School of Medicine, University of Liverpool, Brownlow Hill, Liverpool, L69 7ZX, UK.
The Walton Centre NHS Foundation Trust, Lower Lane, Fazakerley, L9 7LJ, Liverpool, UK.
Acta Neurochir (Wien). 2023 May;165(5):1355-1363. doi: 10.1007/s00701-023-05535-4. Epub 2023 Mar 6.
Intracranial meningioma with bone involvement and primary intraosseous meningioma is uncommon. There is currently no consensus for optimal management. This study aimed to describe the management strategy and outcomes for a 10-year illustrative cohort, and propose an algorithm to aid clinicians in selecting cranioplasty material in such patients.
A single-centre, retrospective cohort study (January 2010-August 2021). All adult patients requiring cranial reconstruction due to meningioma with bone involvement or primary intraosseous meningioma were included.

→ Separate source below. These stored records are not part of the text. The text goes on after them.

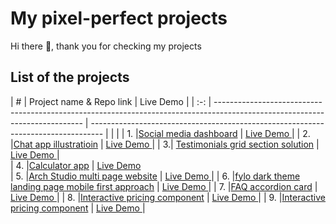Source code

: # My pixel-perfect projects

Hi there 👋, thank you for checking my projects

## List of the projects

|  #  | Project name & Repo link                                                                                                                     | Live Demo                                                                         |
| :-: | --------------------------------------------------------------------------------------------------------------------------- | --------------------------------------------------------------------------------- |                                 |                                |
| 1. |[Social media dashboard](https://github.com/zineb-Bou/Social-media-dashboard)             | [Live Demo ](https://gracious-galileo-288f6d.netlify.app/)            |
| 2. |[Chat app illustratioin](https://github.com/zineb-Bou/Chat-app-CSS-illustration)                               | [Live Demo ](https://zineb-bou.github.io/Chat-app-CSS-illustration/)                              |
| 3.| [Testimonials grid section solution](https://github.com/zineb-Bou/Testimonials-grid-section-solution.)         | [Live Demo ](https://zineb-bou.github.io/Testimonials-grid-section-solution./)|          
| 4. |[Calculator app](https://github.com/zineb-Bou/Calculator-app)                                                  | [Live Demo ](https://calculator-app-murex.vercel.app/)   
| 5. |[Arch Studio multi page website](https://github.com/zineb-Bou/Arch-Studio-multi-page-website)                  | [Live Demo ](https://arch-studio-multi-page-website-mu.vercel.app/)  |
| 6. |[fylo dark theme landing page mobile first approach](https://github.com/zineb-Bou/fylo-dark-theme-landing-page) | [Live Demo ](https://stupefied-lichterman-01872a.netlify.app/)  |
| 7. |[FAQ accordion card](https://github.com/zineb-Bou/FAQ-accordion-card) | [Live Demo ](https://cocky-hodgkin-a51a83.netlify.app/)  |
| 8. |[Interactive pricing component](https://github.com/zineb-Bou/Interactive-pricing-component) | [Live Demo ](https://heuristic-ramanujan-6992a7.netlify.app/)  |
| 9. |[Interactive pricing component](https://github.com/zineb-Bou/Advice-generator-app) | [Live Demo ](https://6213987bcc4e5c0dada1f670--jolly-visvesvaraya-a24674.netlify.app/)  |

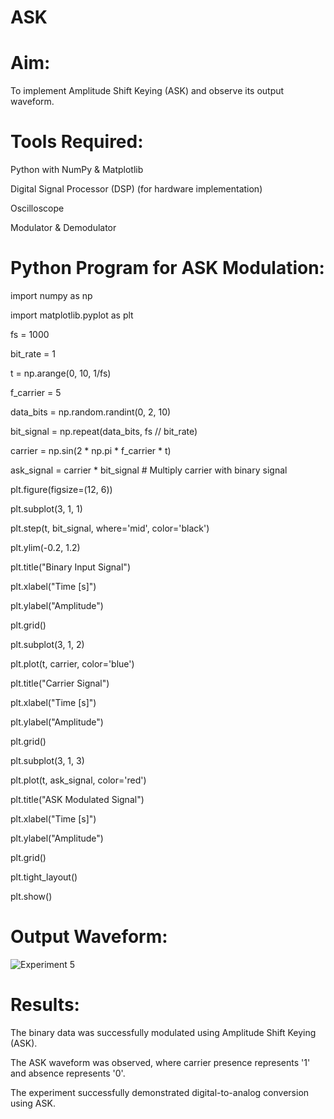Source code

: # ASK

# Aim:

To implement Amplitude Shift Keying (ASK) and observe its output waveform.

# Tools Required:

Python with NumPy & Matplotlib

Digital Signal Processor (DSP) (for hardware implementation)

Oscilloscope

Modulator & Demodulator

# Python Program for ASK Modulation:

import numpy as np

import matplotlib.pyplot as plt

fs = 1000  

bit_rate = 1  

t = np.arange(0, 10, 1/fs)  

f_carrier = 5 


data_bits = np.random.randint(0, 2, 10) 

bit_signal = np.repeat(data_bits, fs // bit_rate)  


carrier = np.sin(2 * np.pi * f_carrier * t)


ask_signal = carrier * bit_signal  # Multiply carrier with binary signal


plt.figure(figsize=(12, 6))


plt.subplot(3, 1, 1)

plt.step(t, bit_signal, where='mid', color='black')

plt.ylim(-0.2, 1.2)

plt.title("Binary Input Signal")

plt.xlabel("Time [s]")

plt.ylabel("Amplitude")

plt.grid()


plt.subplot(3, 1, 2)

plt.plot(t, carrier, color='blue')

plt.title("Carrier Signal")

plt.xlabel("Time [s]")

plt.ylabel("Amplitude")

plt.grid()


plt.subplot(3, 1, 3)

plt.plot(t, ask_signal, color='red')

plt.title("ASK Modulated Signal")

plt.xlabel("Time [s]")

plt.ylabel("Amplitude")

plt.grid()

plt.tight_layout()

plt.show()

# Output Waveform:

![Experiment 5](https://github.com/user-attachments/assets/550e9365-c347-4560-8a6d-16b7e99976cc)


# Results:

The binary data was successfully modulated using Amplitude Shift Keying (ASK).

The ASK waveform was observed, where carrier presence represents '1' and absence represents '0'.

The experiment successfully demonstrated digital-to-analog conversion using ASK.

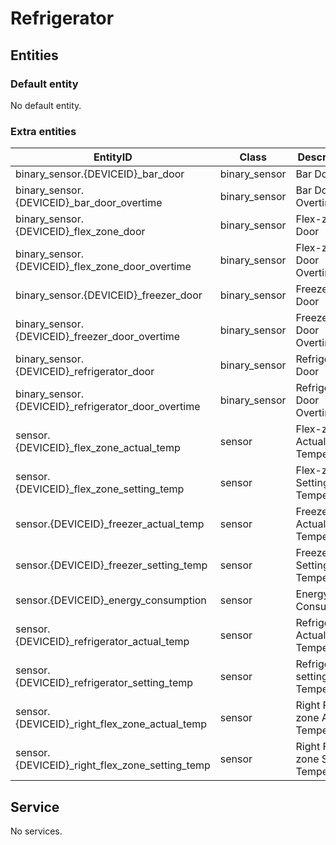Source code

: # Refrigerator

## Entities

### Default entity

No default entity.

### Extra entities

| EntityID                                             | Class         | Description                         |
| ---------------------------------------------------- | ------------- | ----------------------------------- |
| binary_sensor.{DEVICEID}\_bar_door                   | binary_sensor | Bar Door                            |
| binary_sensor.{DEVICEID}\_bar_door_overtime          | binary_sensor | Bar Door Overtime                   |
| binary_sensor.{DEVICEID}\_flex_zone_door             | binary_sensor | Flex-zone Door                      |
| binary_sensor.{DEVICEID}\_flex_zone_door_overtime    | binary_sensor | Flex-zone Door Overtime             |
| binary_sensor.{DEVICEID}\_freezer_door               | binary_sensor | Freezer Door                        |
| binary_sensor.{DEVICEID}\_freezer_door_overtime      | binary_sensor | Freezer Door Overtime               |
| binary_sensor.{DEVICEID}\_refrigerator_door          | binary_sensor | Refrigerator Door                   |
| binary_sensor.{DEVICEID}\_refrigerator_door_overtime | binary_sensor | Refrigerator Door Overtime          |
| sensor.{DEVICEID}\_flex_zone_actual_temp             | sensor        | Flex-zone Actual Temperature        |
| sensor.{DEVICEID}\_flex_zone_setting_temp            | sensor        | Flex-zone Setting Temperature       |
| sensor.{DEVICEID}\_freezer_actual_temp               | sensor        | Freezer Actual Temperature          |
| sensor.{DEVICEID}\_freezer_setting_temp              | sensor        | Freezer Setting Temperature         |
| sensor.{DEVICEID}\_energy_consumption                | sensor        | Energy Consumptio                   |
| sensor.{DEVICEID}\_refrigerator_actual_temp          | sensor        | Refrigerator Actual Temperature     |
| sensor.{DEVICEID}\_refrigerator_setting_temp         | sensor        | Refrigerator setting Temperature    |
| sensor.{DEVICEID}\_right_flex_zone_actual_temp       | sensor        | Right Flex-zone Actual Temperature  |
| sensor.{DEVICEID}\_right_flex_zone_setting_temp      | sensor        | Right Flex-zone Setting Temperature |

## Service

No services.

Baseline patient and meningioma characteristics, surgical strategy, and surgical morbidity were examined. Descriptive statistics were performed using SPSS v24.0. Data visualisation was performed using R v4.1.0.
Thirty-three patients were identified (mean age 56 years; SD 15) There were 19 females. Twenty-nine patients had secondary bone involvement (88%). Four had primary intraosseous meningioma (12%). Nineteen had gross total resection (GTR; 58%). Thirty had primary 'on-table' cranioplasty (91%). Cranioplasty materials included pre-fabricated polymethyl methacrylate (pPMMA) (n = 12; 36%), titanium mesh (n = 10; 30%), hand-moulded polymethyl methacrylate cement (hPMMA) (n = 4; 12%), pre-fabricated titanium plate (n = 4; 12%), hydroxyapatite (n = 2; 6%), and a single case combining titanium mesh with hPMMA cement (n = 1; 3%). Five patients required reoperation for a postoperative complication (15%).
Meningioma with bone involvement and primary intraosseous meningioma often requires cranial reconstruction, but this may not be evident prior to surgical resection. Our experience demonstrates that a wide variety of materials have been used successfully, but that pre-fabricated materials may be associated with fewer postoperative complications. Further research within this population is warranted to identify the most appropriate operative strategy.
颅内脑膜瘤伴骨累及和原发性骨内脑膜瘤并不常见。目前对于最佳治疗方法尚无共识。本研究旨在描述一个 10 年的病例队列的治疗策略和结果,并提出一个算法,以帮助临床医生在这类患者中选择颅骨修复材料。
这是一项单中心回顾性队列研究(2010 年 1 月至 2021 年 8 月)。所有因脑膜瘤伴骨累及或原发性骨内脑膜瘤需要颅骨重建的成年患者均被纳入研究。分析了患者和脑膜瘤的基线特征、手术策略和手术并发症。使用 SPSS v24.0 进行描述性统计。使用 R v4.1.0 进行数据可视化。
共确定了 33 例患者(平均年龄 56 岁,标准差 15 岁),其中女性 19 例。29 例为继发性骨累及(88%),4 例为原发性骨内脑膜瘤(12%)。19 例为大体全切除(GTR;58%)。30 例在初次手术中进行了颅骨修复(91%)。颅骨修复材料包括预制聚甲基丙烯酸甲酯(pPMMA)(n=12;36%)、钛网(n=10;30%)、手工成型聚甲基丙烯酸甲酯水泥(hPMMA)(n=4;12%)、预制钛板(n=4;12%)、羟基磷灰石(n=2;6%),以及 1 例钛网与 hPMMA 水泥联合使用(n=1;3%)。5 例患者因术后并发症需要再次手术(15%)。
伴骨累及的脑膜瘤和原发性骨内脑膜瘤常需颅骨重建,但在手术切除前可能并不明显。我们的经验表明,多种材料已成功应用,但预制材料可能与较少的术后并发症相关。需要对这一人群进行进一步的研究,以确定最合适的手术策略。